Still catching up on news from Strata conference.
This post from Revolution Analytics’ blog summarizes an excellent paper jointly presented at Strata by Allstate and Revolution Analytics.
The paper documents how a team at Allstate struggled to run predictive models with SAS on a data set of 150 million records. The team then attempted to run the same analysis using three alternatives to SAS: a custom MapReduce program running in Hadoop cluster, open source R and RevoScale R running on an LSF cluster.
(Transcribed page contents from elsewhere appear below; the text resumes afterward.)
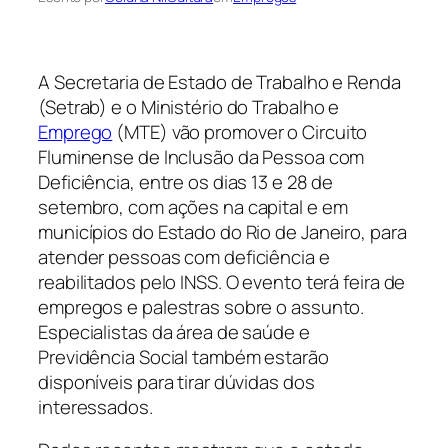
A Secretaria de Estado de Trabalho e Renda
(Setrab) e o Ministério do Trabalho e
Emprego
(MTE) vão promover o Circuito
Fluminense de Inclusão da Pessoa com
Deficiência, entre os dias 13 e 28 de
setembro, com ações na capital e em
municípios do Estado do Rio de Janeiro, para
atender pessoas com deficiência e
reabilitados pelo INSS. O evento terá feira de
empregos e palestras sobre o assunto.
Especialistas da área de saúde e
Previdência Social também estarão
disponíveis para tirar dúvidas dos
interessados.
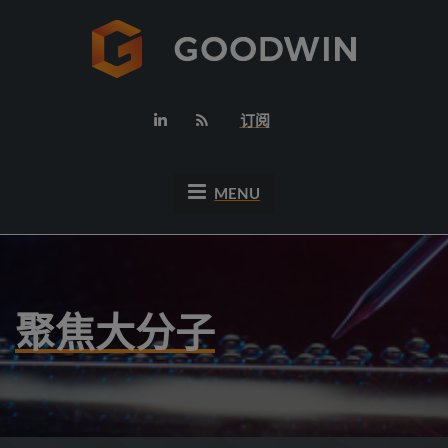
订阅
MENU
聚焦大分子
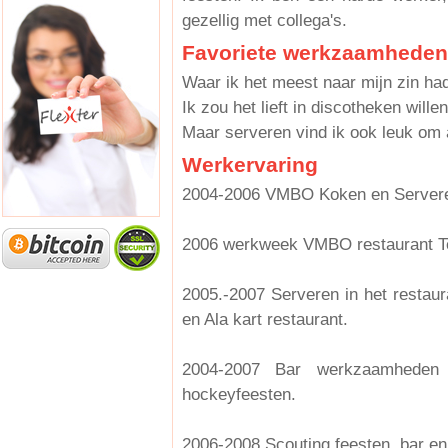
gezellig met collega's.
Favoriete werkzaamheden
Waar ik het meest naar mijn zin ha
Ik zou het lieft in discotheken wille
Maar serveren vind ik ook leuk om a
Werkervaring
2004-2006 VMBO Koken en Servere
2006 werkweek VMBO restaurant Te
2005.-2007 Serveren in het restaur
en Ala kart restaurant.
2004-2007 Bar werkzaamheden
hockeyfeesten.
2006-2008 Scouting feesten, bar e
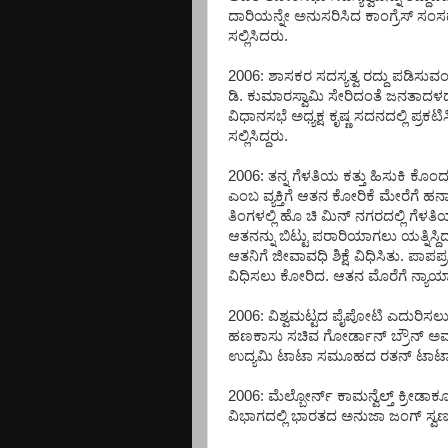
ದಾರಿಯನ್ನೇ ಅನುಸರಿಸಿದ ಕಾಂಗ್ರೆಸ್ ಸಂಸದ
ಸಲ್ಲಿಸಿದರು.
2006: ಶಾಸಕರ ಸದಸ್ಯತ್ವ ರದ್ದು ಪಡಿಸುವಂ
ಡಿ. ಕುಮಾರಸ್ವಾಮಿ ಸೇರಿದಂತೆ ಜನತಾದಳ
ವಿಧಾನಸಭೆ ಅಧ್ಯಕ್ಷ ಕೃಷ್ಣ ಸದನದಲ್ಲಿ ಪ್
ಸಲ್ಲಿಸಿದ್ದರು.
2006: ತನ್ನ ಗೆಳತಿಯ ಕತ್ತು ಹಿಸುಕಿ ಕೊಂದ 
ಎಂಬ ವ್ಯಕ್ತಿಗೆ ಆತನ ಕೋರಿಕೆ ಮೇರೆಗೆ
ತಿಂಗಳಲ್ಲಿ ಹೊ ಚಿ ಮಿನ್ ನಗರದಲ್ಲಿ ಗೆಳತ
ಆತನನ್ನು ಬಿಟ್ಟು ಪರಾರಿಯಾಗಲು ಯತ್ನಿಸ್ದಿ
ಆತನಿಗೆ ಜೀವಾವಧಿ ಶಿಕ್ಷೆ ವಿಧಿಸಿತು. ಪಾಪ
ವಿಧಿಸಲು ಕೋರಿದ. ಆತನ ಮೊರೆಗೆ ನ್
2006: ವಿಶ್ವಮಟ್ಟದ ಪೈಪೋಟಿ ಎದುರಿಸಲು ಬ್ರ
ಹಣಕಾಸು ಸಚಿವ ಗೋರ್ಡಾನ್ ಬ್ರೌನ್ ಅವ
ಉದ್ಯಮಿ ಟಾಟಾ ಸಮೂಹದ ರತನ್ ಟಾಟಾ
2006: ಮೆಲ್ಬೋರ್ನ್ ಕಾಮನ್ವೆಲ್ತ್ ಕ್ರ
ವಿಭಾಗದಲ್ಲಿ ಭಾರತದ ಅನುಜಾ ಜಂಗ್ ಸ್ವರ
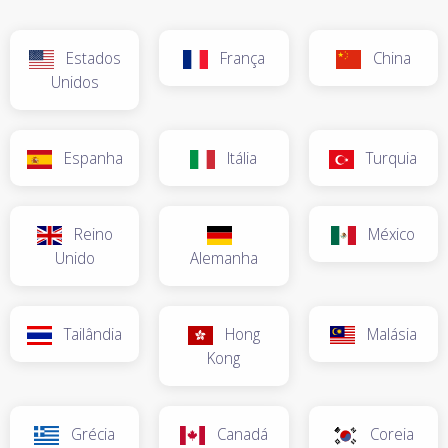
Estados
França
China
Unidos
Espanha
Itália
Turquia
Reino
México
Unido
Alemanha
Tailândia
Hong
Malásia
Kong
Grécia
Canadá
Coreia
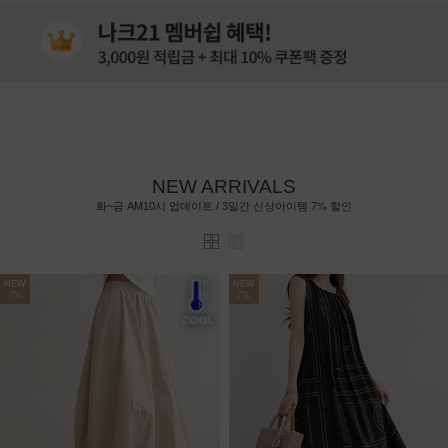
NEW ARRIVALS
7%
화~금 AM10시 업데이트 / 3일간 신상아이템
할인
NEW
NEW
7%
7%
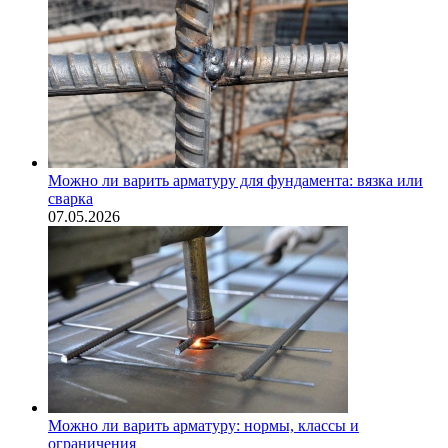
Можно ли варить арматуру для фундамента: вязка или
сварка
07.05.2026
Можно ли варить арматуру: нормы, классы и
ограничения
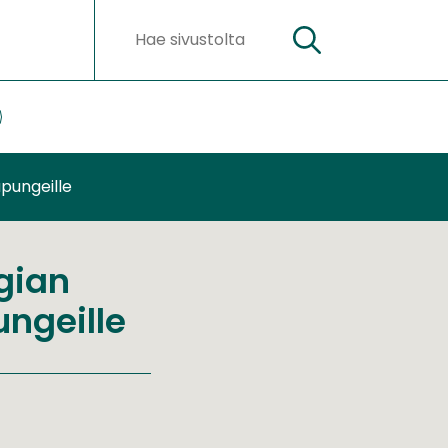
Hae
Hakusanat
ateriaalit
lasivut
upungeille
egian
ungeille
— SAS PROC GENMOD on a Sun 16-core server (current state): five hours to run;
— Custom MapReduce on a 10 node/80-core Hadoop cluster: more than ten hours to run, and much more difficult to implement;
— Open source R: impossible, open source R cannot load the data set;
— RevoScale R running on 5-node/20-core LSF cluster: a little over five minutes to run.
In this round of testing, Allstate did not consider in-database analytics, such as dbLytix running in IBM Netezza; it would be interesting to see results from such a test.
Some critics have pointed out that the environments aren’t equal. It’s a fair point to raise, but expanding the SAS server to 20 cores (matching the RevoScaleR cluster) wouldn’t materially reduce SAS runtime, since PROC GENMOD is single-threaded. SAS does have some multi-threaded PROCs and tools like HPA that can run models in parallel, so it’s possible that a slightly different use case would produce more favorable results for SAS.
It’s theoretically possible that an even larger Hadoop environment would run the problem faster, but one must balance that consideration with the time, effort and cost to achieve the desired results. One point that the paper does not address is the time needed to extract the data from Hadoop and move it to the server, a key consideration for a production architecture. While predictive modeling in Hadoop is clearly in its infancy, this architecture will have some serious advantages for large data sets that are already resident in Hadoop.
One other key point not considered in this test is the question of scoring — once the predictive models are constructed, how will Allstate put them into production?
— Since SAS’ PROC GENMOD can only export a model to SAS, Allstate would either have to run all production scoring in SAS or manually write a custom scoring procedure;
— Hadoop would certainly require a custom MapReduce procedure;
— With RevoScaleR, Allstate can push the scoring into IBM Netezza.
This testing clearly shows that RevoScaleR is superior to open source R, and for this particular use case clearly outperforms SAS. It also demonstrates that predictive analytics running in Hadoop is an idea whose time has not yet arrived.